Task description.
Reproduce the entries below, renaming "8D" to "G8D" at each occurrence and changing nothing else.
· · · ·
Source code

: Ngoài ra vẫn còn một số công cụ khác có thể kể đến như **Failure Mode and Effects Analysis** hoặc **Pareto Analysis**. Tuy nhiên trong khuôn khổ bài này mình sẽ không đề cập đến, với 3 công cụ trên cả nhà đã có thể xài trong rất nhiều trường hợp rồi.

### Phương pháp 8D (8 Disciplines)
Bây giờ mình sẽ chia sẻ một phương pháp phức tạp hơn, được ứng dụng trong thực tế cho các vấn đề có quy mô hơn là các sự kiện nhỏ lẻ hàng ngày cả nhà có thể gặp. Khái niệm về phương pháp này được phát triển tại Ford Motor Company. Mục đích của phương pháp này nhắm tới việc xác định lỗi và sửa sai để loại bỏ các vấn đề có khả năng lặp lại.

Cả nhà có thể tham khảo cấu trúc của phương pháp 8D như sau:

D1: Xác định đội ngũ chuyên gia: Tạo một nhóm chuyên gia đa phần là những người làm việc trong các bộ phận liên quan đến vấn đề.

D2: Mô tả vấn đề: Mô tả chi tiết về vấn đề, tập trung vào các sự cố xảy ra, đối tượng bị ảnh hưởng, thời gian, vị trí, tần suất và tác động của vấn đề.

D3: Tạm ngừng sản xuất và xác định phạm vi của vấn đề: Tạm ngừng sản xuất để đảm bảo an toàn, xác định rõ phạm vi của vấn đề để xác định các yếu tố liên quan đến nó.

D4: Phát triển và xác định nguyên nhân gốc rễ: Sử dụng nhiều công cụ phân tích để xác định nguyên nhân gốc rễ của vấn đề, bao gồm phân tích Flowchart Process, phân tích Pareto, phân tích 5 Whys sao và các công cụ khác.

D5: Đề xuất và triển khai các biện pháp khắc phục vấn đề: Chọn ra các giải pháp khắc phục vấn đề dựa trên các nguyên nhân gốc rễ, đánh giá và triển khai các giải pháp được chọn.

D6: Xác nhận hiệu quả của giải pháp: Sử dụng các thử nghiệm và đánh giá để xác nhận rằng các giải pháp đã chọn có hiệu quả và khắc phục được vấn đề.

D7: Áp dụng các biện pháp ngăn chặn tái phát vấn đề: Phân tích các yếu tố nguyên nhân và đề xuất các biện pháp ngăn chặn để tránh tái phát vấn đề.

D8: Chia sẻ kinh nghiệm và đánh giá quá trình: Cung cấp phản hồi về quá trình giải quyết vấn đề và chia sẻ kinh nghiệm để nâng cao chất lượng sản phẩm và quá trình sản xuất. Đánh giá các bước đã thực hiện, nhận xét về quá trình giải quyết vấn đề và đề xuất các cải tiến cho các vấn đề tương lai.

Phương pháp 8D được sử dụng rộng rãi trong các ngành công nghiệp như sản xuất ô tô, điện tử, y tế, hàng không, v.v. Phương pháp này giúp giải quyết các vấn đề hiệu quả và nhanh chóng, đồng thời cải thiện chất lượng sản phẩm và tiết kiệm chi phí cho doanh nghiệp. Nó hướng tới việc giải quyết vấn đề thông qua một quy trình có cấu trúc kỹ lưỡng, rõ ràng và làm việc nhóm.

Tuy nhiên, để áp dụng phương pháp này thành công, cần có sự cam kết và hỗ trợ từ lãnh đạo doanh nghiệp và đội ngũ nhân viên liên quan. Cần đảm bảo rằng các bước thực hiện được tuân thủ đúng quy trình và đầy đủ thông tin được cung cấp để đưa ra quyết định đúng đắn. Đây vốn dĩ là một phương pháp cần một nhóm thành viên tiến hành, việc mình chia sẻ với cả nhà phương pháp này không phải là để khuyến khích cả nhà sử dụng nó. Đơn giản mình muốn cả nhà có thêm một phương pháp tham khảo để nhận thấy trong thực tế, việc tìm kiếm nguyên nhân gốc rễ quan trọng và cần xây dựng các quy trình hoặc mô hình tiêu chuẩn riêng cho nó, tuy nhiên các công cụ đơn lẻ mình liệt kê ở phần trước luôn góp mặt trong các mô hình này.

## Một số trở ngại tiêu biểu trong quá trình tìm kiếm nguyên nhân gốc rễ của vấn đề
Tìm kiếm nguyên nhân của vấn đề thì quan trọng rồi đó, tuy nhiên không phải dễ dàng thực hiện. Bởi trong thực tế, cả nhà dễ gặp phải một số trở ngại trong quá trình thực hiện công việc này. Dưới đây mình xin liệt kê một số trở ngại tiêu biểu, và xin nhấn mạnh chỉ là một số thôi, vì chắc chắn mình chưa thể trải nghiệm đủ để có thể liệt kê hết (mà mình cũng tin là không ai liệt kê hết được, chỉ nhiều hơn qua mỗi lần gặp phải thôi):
· · · ·
Response area.
Source code

: Ngoài ra vẫn còn một số công cụ khác có thể kể đến như **Failure Mode and Effects Analysis** hoặc **Pareto Analysis**. Tuy nhiên trong khuôn khổ bài này mình sẽ không đề cập đến, với 3 công cụ trên cả nhà đã có thể xài trong rất nhiều trường hợp rồi.

### Phương pháp G8D (8 Disciplines)
Bây giờ mình sẽ chia sẻ một phương pháp phức tạp hơn, được ứng dụng trong thực tế cho các vấn đề có quy mô hơn là các sự kiện nhỏ lẻ hàng ngày cả nhà có thể gặp. Khái niệm về phương pháp này được phát triển tại Ford Motor Company. Mục đích của phương pháp này nhắm tới việc xác định lỗi và sửa sai để loại bỏ các vấn đề có khả năng lặp lại.

Cả nhà có thể tham khảo cấu trúc của phương pháp G8D như sau:

D1: Xác định đội ngũ chuyên gia: Tạo một nhóm chuyên gia đa phần là những người làm việc trong các bộ phận liên quan đến vấn đề.

D2: Mô tả vấn đề: Mô tả chi tiết về vấn đề, tập trung vào các sự cố xảy ra, đối tượng bị ảnh hưởng, thời gian, vị trí, tần suất và tác động của vấn đề.

D3: Tạm ngừng sản xuất và xác định phạm vi của vấn đề: Tạm ngừng sản xuất để đảm bảo an toàn, xác định rõ phạm vi của vấn đề để xác định các yếu tố liên quan đến nó.

D4: Phát triển và xác định nguyên nhân gốc rễ: Sử dụng nhiều công cụ phân tích để xác định nguyên nhân gốc rễ của vấn đề, bao gồm phân tích Flowchart Process, phân tích Pareto, phân tích 5 Whys sao và các công cụ khác.

D5: Đề xuất và triển khai các biện pháp khắc phục vấn đề: Chọn ra các giải pháp khắc phục vấn đề dựa trên các nguyên nhân gốc rễ, đánh giá và triển khai các giải pháp được chọn.

D6: Xác nhận hiệu quả của giải pháp: Sử dụng các thử nghiệm và đánh giá để xác nhận rằng các giải pháp đã chọn có hiệu quả và khắc phục được vấn đề.

D7: Áp dụng các biện pháp ngăn chặn tái phát vấn đề: Phân tích các yếu tố nguyên nhân và đề xuất các biện pháp ngăn chặn để tránh tái phát vấn đề.

D8: Chia sẻ kinh nghiệm và đánh giá quá trình: Cung cấp phản hồi về quá trình giải quyết vấn đề và chia sẻ kinh nghiệm để nâng cao chất lượng sản phẩm và quá trình sản xuất. Đánh giá các bước đã thực hiện, nhận xét về quá trình giải quyết vấn đề và đề xuất các cải tiến cho các vấn đề tương lai.

Phương pháp G8D được sử dụng rộng rãi trong các ngành công nghiệp như sản xuất ô tô, điện tử, y tế, hàng không, v.v. Phương pháp này giúp giải quyết các vấn đề hiệu quả và nhanh chóng, đồng thời cải thiện chất lượng sản phẩm và tiết kiệm chi phí cho doanh nghiệp. Nó hướng tới việc giải quyết vấn đề thông qua một quy trình có cấu trúc kỹ lưỡng, rõ ràng và làm việc nhóm.

Tuy nhiên, để áp dụng phương pháp này thành công, cần có sự cam kết và hỗ trợ từ lãnh đạo doanh nghiệp và đội ngũ nhân viên liên quan. Cần đảm bảo rằng các bước thực hiện được tuân thủ đúng quy trình và đầy đủ thông tin được cung cấp để đưa ra quyết định đúng đắn. Đây vốn dĩ là một phương pháp cần một nhóm thành viên tiến hành, việc mình chia sẻ với cả nhà phương pháp này không phải là để khuyến khích cả nhà sử dụng nó. Đơn giản mình muốn cả nhà có thêm một phương pháp tham khảo để nhận thấy trong thực tế, việc tìm kiếm nguyên nhân gốc rễ quan trọng và cần xây dựng các quy trình hoặc mô hình tiêu chuẩn riêng cho nó, tuy nhiên các công cụ đơn lẻ mình liệt kê ở phần trước luôn góp mặt trong các mô hình này.

## Một số trở ngại tiêu biểu trong quá trình tìm kiếm nguyên nhân gốc rễ của vấn đề
Tìm kiếm nguyên nhân của vấn đề thì quan trọng rồi đó, tuy nhiên không phải dễ dàng thực hiện. Bởi trong thực tế, cả nhà dễ gặp phải một số trở ngại trong quá trình thực hiện công việc này. Dưới đây mình xin liệt kê một số trở ngại tiêu biểu, và xin nhấn mạnh chỉ là một số thôi, vì chắc chắn mình chưa thể trải nghiệm đủ để có thể liệt kê hết (mà mình cũng tin là không ai liệt kê hết được, chỉ nhiều hơn qua mỗi lần gặp phải thôi):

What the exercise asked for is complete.